A z jakimi problemami neonatolodzy spotykają się dziś najczęściej?
– Z wieloma. Zależy to zarówno od kwestii samego noworodka, tj. jego dojrzałości bądź choroby, jak i różnorakich problemów organizacyjnych, gdyż w tej chwili musimy być jednocześnie urzędnikami i organizatorami tej opieki. Myślę, że jest wiele wyzwań, przez co współczesny neonatolog jest nie tylko tym, który dba o zdrowie, ale też musi być zorientowany w różnych aspektach organizacyjnych pracy w opiece medycznej. Nie będzie niczym nowym, jeśli powiem, że w ostatnich czasach pandemia bardzo utrudniła nasze funkcjonowanie, a teraz mamy dodatkowe emocjonalne obciążenie w postaci pomocy tym, którzy na Ukrainie stracili dom.
Dzisiaj wielu rodziców nie chce szczepić swoich dzieci. Jak Państwo, którzy mają pod opieką takie dzieci, podchodzicie do takich decyzji? Czy są szczepienia obligatoryjne?
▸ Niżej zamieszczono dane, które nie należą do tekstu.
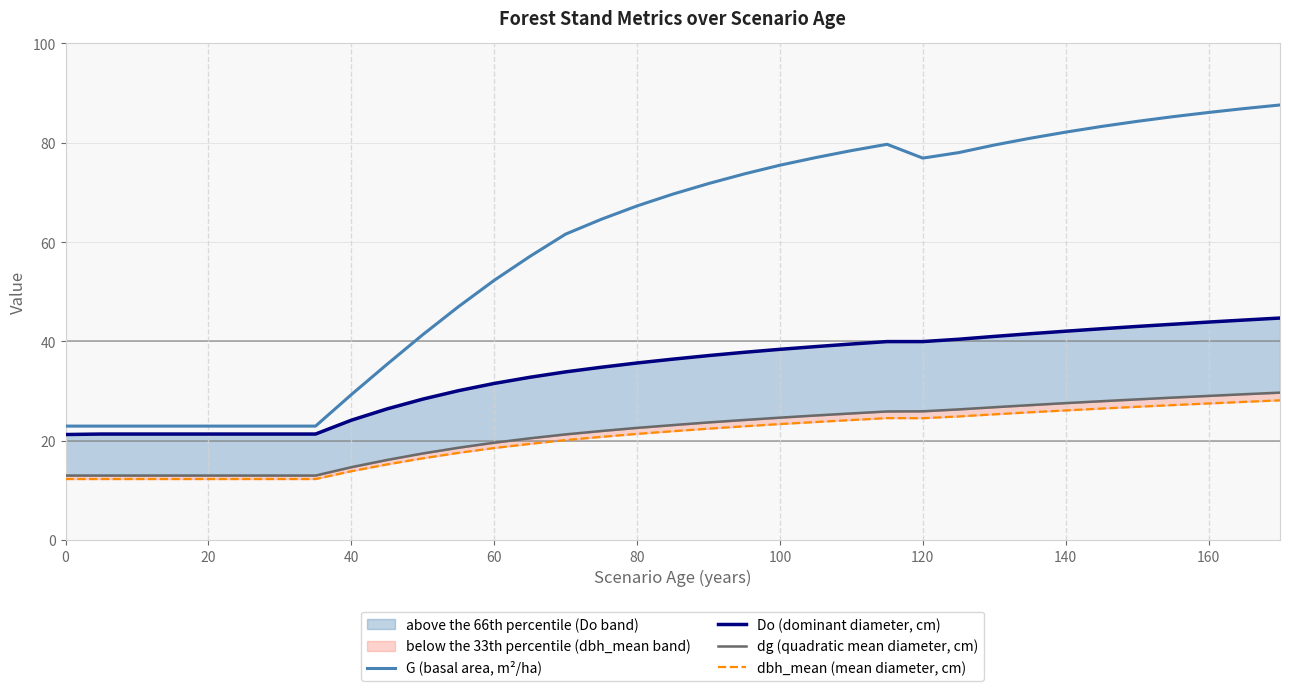

How many lines are shown in the chart?

4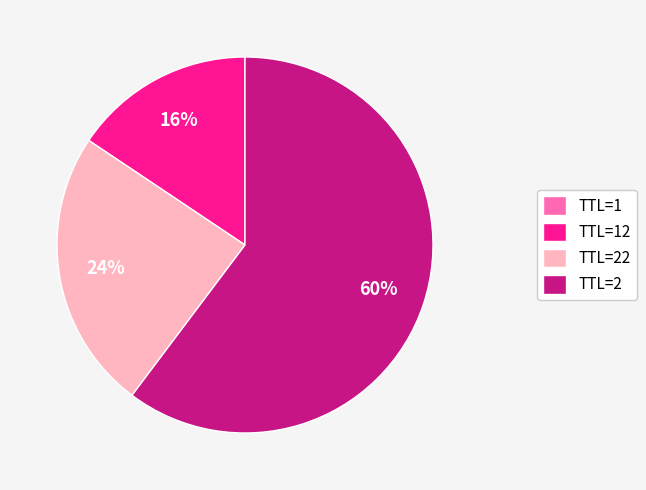

To the nearest percent, what percentage of the pie is TTL=22?

24%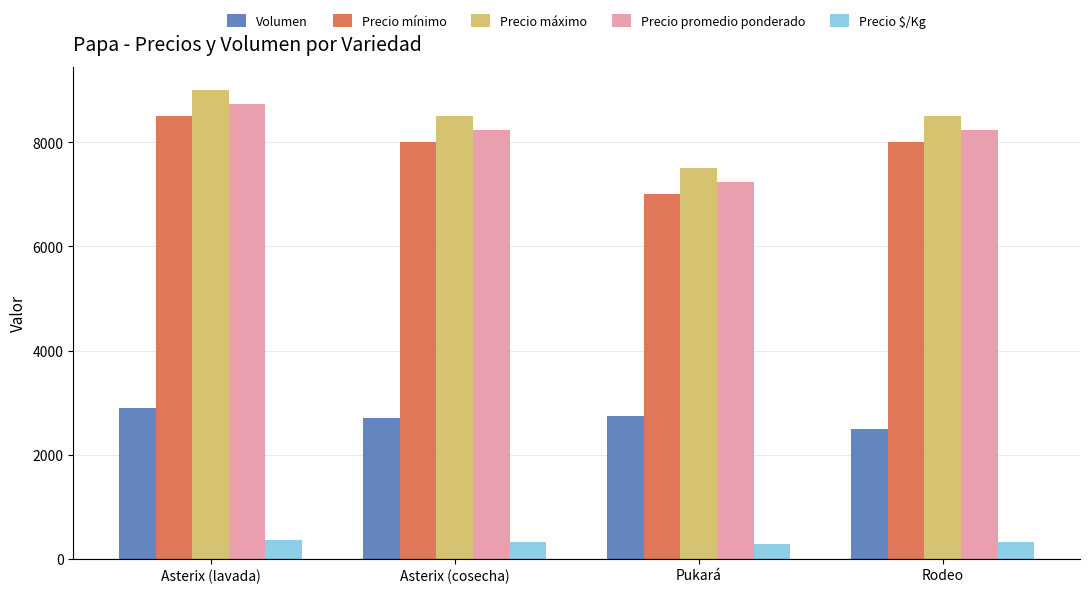

Are the bars horizontal?

No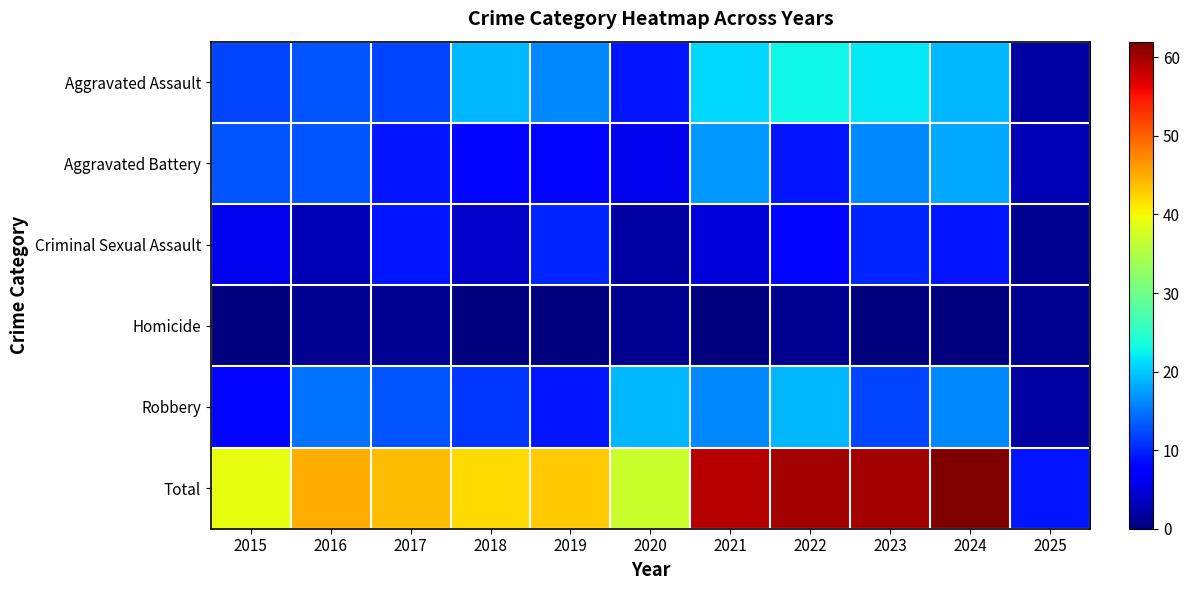

What is the spread (max minus min) of values at 2021?

59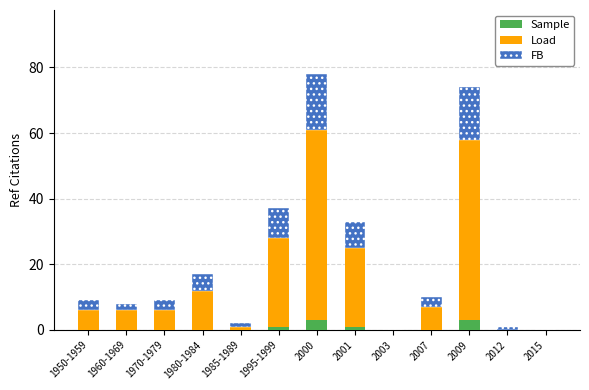

The value of Sample at 2007 is 0. True or false?

True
– Szczepienia dla noworodków poniekąd są obligatoryjne, ponieważ wprowadzono program szczepień ochronnych, ale tych procedur nigdy nie wykonuje się bez wiedzy i zgody rodziców. Jeśli jakiś rodzic się na to nie zgodzi, mamy obowiązek zgłosić taki przypadek niezaszczepienia do odpowiednich instytucji, bo powinno być to monitorowane, ale nie zrobimy nic wbrew jego woli. Są pewne okoliczności, w wyniku których określone procedury mogą się odbyć bez owej zgody, ale tzw. procedury rutynowe – w tym szczepienia – wykonuje się jedynie po poinformowaniu rodziców i za ich zgodą. Zwykle rekomendujemy szczepienie, ale jeśli ktoś inaczej się na tę kwestię zapatruje, nie namawiamy go usilnie.
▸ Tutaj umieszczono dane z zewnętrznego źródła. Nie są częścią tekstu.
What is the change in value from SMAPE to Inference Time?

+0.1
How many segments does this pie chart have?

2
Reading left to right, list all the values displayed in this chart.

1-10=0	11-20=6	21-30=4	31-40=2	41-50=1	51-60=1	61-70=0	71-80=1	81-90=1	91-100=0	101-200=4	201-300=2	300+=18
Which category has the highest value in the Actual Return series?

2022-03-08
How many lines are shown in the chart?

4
Dużo jest takich innych „zapatrywań”?
– Trudno mi jest powiedzieć dokładnie, jak wygląda to procentowo, jednak powiedziałabym, że większość to i tak osoby, które podejmują się szczepienia, więc te, które nie chcą się szczepić, to nie więcej, jak 25–30 procent. Niemniej wiele spośród tych osób nie jest nastawiona jednoznacznie negatywnie przeciwko szczepionkom. Część z nich będzie można przekonać, choćby na zasadzie, że nie chcą szczepić dziecka w pierwszej lub drugiej dobie życia, ale później już tak. Wydaje mi się, że potrzebna jest większa edukacja społeczna – czym są szczepienia, jakie są skutki uboczne itp. Ważna jest wiedza, że tzw. NOP-y, czyli niepożądane odczyny poszczepienne, to objawy przejściowe. Niejeden rodzic twierdzi, że po szczepieniu u dziecka zaczęła rozwijać się jakaś choroba. Nie należy zapominać, że niektóre choroby mamy już w genach i różne czynniki spustowe powodują rozpoczęcie tego procesu. Szczepienie również może się do nich zaliczać, acz podobnie może się zdarzyć w przypadku wyrwania zęba. Trzeba po prostu rozróżnić sytuacje, kiedy szczepienie szkodzi i sytuacje, kiedy szczepienie jest jedynie wspomnianym czynnikiem spustowym.
Czy na bazie swojej kariery zawodowej może Pani podać przykład, który najbardziej Panią ucieszył i który dał Pani największą satysfakcję, jeśli chodzi o noworodki?
– Po 30 latach mojej pracy w tym zawodzie stwierdzam, że zawsze należy wierzyć w nieoczekiwany i pomyślny przebieg tej czy innej choroby. Trzeba wspomóc ten mały organizm ze wszystkich miar i dawać mu szansę. Wielokrotnie spotykałam się z sytuacją, gdzie maluch w pierwszych tygodniach swojego życia był bardzo ciężko chory – tak, że dorosły, mimo swojej świadomości, mógłby z czegoś takiego nie wyjść – ale szczęśliwie ozdrowiał i zrobił kolosalne postępy rozwojowe. I to właśnie uważam za coś wspaniałego.